Goals:
**a)** Decide whether each statement below agrees with the passage on EFL teacher training programs: (i) Peacock tested his procedure on an undergraduate TEFL degree in Hong Kong; (ii) Coskun and Daloglu found that the program they studied focused mainly on linguistic competence; (iii) Martínez Agudo's study took place in Turkey. Give yes or no for each, quoting the words of the passage that settle it.
**b)** Reproduce the rows starting at the first row and ending with the line that contains "(B) curtain", with both ends included.

Peacock (2009) presented a procedure to conduct evaluation of EFL teacher training programs. The main purpose of his research was to test this procedure by evaluating an existing undergraduate degree in TEFL programs in Hong Kong to assess its value for use in other contexts. Through this study, the author sought to answer the question what constitutes adequate training of a foreign-language teacher? He believes that a systematic mechanism of program evaluation is necessary to increase program’s accountability, to contribute to program improvement, and to obtain feedback from a variety of stakeholders (Peacock, 2009, p. 262). Through a mixed-methodology that triangulates information from students and teachers’ interviews, a student Likert-scale questionnaire, student essays on the program philosophy, evaluation of course materials, and alumni questionnaires, he collected the main strengths and weakness of the program. He concluded that this procedure, although not valid for all contexts, can be adapted to collect information to provide some recommendations to apply the procedure successfully.
Like Peacock (2009), other researchers have wondered about the main strengths and weaknesses of EFL teacher preparation programs. In the Turkish context, Salihoglu (2012) explored the beliefs of English language pre-service teachers and their professors on the effectiveness of their educational program. The findings revealed that the effective components included the combination of theory and practice and the good linkage between courses, while the ineffective components were the overlapping of content, the lack of contextualization, and the students’ training in language and teaching skills. This was also found in Coskun and Daloglu (2010) who aimed to identify the program components that need improvement. Unlike Salihoglu’s (2012) study, these authors also collected data from a document analysis to draw conclusions about the balance among the linguistics, pedagogical and managerial competences. At the end, it was concluded the program mainly focused on teachers’ pedagogic competence and neglected the linguistic competence which prevented students from being prepared enough for some advanced courses. Also, there was agreement in the lack of commitment of some mentors and administrators to offer teaching practice opportunities. In addition, Martínez Agudo (2017) conducted an exploratory-interpretative study in Spain and his findings showed that, although the program was evaluated as effective in terms of pedagogic competence, linguistics and managerial competences were not clearly covered. Therefore, the program needed improvement in certain areas, especially in providing more teaching practice as means of experiential learning, starting specialization earlier in the program, and including more English language preparation to increase students’ language development.

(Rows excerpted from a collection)
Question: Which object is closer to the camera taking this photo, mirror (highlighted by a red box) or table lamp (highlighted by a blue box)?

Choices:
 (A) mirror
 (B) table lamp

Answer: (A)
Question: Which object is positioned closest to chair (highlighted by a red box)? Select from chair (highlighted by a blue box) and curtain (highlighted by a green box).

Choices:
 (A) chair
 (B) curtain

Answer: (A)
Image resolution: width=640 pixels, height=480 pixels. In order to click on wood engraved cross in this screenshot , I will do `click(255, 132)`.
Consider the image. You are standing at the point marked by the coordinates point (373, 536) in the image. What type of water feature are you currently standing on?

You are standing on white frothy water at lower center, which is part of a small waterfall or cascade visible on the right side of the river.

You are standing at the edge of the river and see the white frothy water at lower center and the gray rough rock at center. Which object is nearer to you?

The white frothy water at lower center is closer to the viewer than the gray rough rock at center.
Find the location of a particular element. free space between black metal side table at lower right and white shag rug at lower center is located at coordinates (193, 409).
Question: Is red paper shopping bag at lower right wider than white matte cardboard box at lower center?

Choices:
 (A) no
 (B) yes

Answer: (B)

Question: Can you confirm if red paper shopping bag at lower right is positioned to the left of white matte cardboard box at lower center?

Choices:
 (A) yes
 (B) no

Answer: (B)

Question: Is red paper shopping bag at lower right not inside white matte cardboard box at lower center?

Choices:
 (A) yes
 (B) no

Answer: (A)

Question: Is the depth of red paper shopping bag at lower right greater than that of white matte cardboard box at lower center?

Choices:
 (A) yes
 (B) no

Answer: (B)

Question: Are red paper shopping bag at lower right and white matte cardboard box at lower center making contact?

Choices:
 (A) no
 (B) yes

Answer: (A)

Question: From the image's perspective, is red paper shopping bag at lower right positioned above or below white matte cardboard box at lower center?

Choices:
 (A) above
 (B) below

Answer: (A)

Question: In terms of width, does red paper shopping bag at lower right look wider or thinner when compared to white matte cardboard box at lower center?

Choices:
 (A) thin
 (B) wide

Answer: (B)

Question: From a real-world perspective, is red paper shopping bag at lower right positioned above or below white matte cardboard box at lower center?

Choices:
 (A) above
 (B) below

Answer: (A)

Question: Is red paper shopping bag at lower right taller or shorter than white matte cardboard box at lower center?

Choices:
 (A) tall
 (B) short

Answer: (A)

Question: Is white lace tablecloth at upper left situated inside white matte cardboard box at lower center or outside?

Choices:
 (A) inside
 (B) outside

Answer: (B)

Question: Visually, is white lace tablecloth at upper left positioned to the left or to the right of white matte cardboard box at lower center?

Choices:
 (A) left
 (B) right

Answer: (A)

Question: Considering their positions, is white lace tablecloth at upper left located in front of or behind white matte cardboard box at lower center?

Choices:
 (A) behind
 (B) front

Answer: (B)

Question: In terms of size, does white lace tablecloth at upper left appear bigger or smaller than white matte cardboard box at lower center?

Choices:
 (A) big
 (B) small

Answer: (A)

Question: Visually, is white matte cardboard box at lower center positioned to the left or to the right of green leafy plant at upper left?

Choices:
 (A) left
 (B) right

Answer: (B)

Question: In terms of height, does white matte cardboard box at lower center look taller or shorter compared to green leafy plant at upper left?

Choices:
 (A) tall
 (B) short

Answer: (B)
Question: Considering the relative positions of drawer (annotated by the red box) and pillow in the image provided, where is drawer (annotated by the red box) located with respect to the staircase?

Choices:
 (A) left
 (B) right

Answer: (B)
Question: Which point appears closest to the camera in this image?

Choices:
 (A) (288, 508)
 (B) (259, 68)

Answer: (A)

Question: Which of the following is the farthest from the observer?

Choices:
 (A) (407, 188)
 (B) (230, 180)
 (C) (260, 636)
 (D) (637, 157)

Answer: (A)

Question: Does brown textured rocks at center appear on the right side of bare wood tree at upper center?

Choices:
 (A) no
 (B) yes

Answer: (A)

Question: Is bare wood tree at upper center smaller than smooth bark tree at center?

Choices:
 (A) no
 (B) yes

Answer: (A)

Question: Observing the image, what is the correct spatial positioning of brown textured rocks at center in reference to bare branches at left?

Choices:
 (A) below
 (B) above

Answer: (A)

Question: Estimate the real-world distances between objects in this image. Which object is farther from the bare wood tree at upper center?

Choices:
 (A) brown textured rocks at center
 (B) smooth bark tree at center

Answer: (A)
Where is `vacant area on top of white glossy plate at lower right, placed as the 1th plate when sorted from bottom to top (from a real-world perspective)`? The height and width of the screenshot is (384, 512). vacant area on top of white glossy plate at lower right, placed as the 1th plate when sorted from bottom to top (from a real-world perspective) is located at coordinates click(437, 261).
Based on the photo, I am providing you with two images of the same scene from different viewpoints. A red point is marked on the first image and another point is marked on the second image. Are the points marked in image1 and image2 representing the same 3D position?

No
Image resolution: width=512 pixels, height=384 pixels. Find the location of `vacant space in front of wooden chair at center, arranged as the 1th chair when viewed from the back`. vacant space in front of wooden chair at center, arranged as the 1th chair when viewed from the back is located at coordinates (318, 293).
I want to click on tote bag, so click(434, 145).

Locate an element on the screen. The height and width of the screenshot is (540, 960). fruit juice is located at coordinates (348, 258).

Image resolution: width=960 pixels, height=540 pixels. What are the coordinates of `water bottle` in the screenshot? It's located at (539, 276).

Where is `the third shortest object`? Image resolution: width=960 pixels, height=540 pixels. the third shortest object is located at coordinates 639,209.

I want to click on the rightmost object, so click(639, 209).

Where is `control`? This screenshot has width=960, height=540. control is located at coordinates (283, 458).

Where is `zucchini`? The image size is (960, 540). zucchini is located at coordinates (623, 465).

Solutions below:
**a)**
(i) Yes: "by evaluating an existing undergraduate degree in TEFL programs in Hong Kong"
(ii) No: "the program mainly focused on teachers’ pedagogic competence and neglected the linguistic competence"
(iii) No: "conducted an exploratory-interpretative study in Spain"

**b)**
Question: Which object is closer to the camera taking this photo, mirror (highlighted by a red box) or table lamp (highlighted by a blue box)?

Choices:
 (A) mirror
 (B) table lamp

Answer: (A)
Question: Which object is positioned closest to chair (highlighted by a red box)? Select from chair (highlighted by a blue box) and curtain (highlighted by a green box).

Choices:
 (A) chair
 (B) curtain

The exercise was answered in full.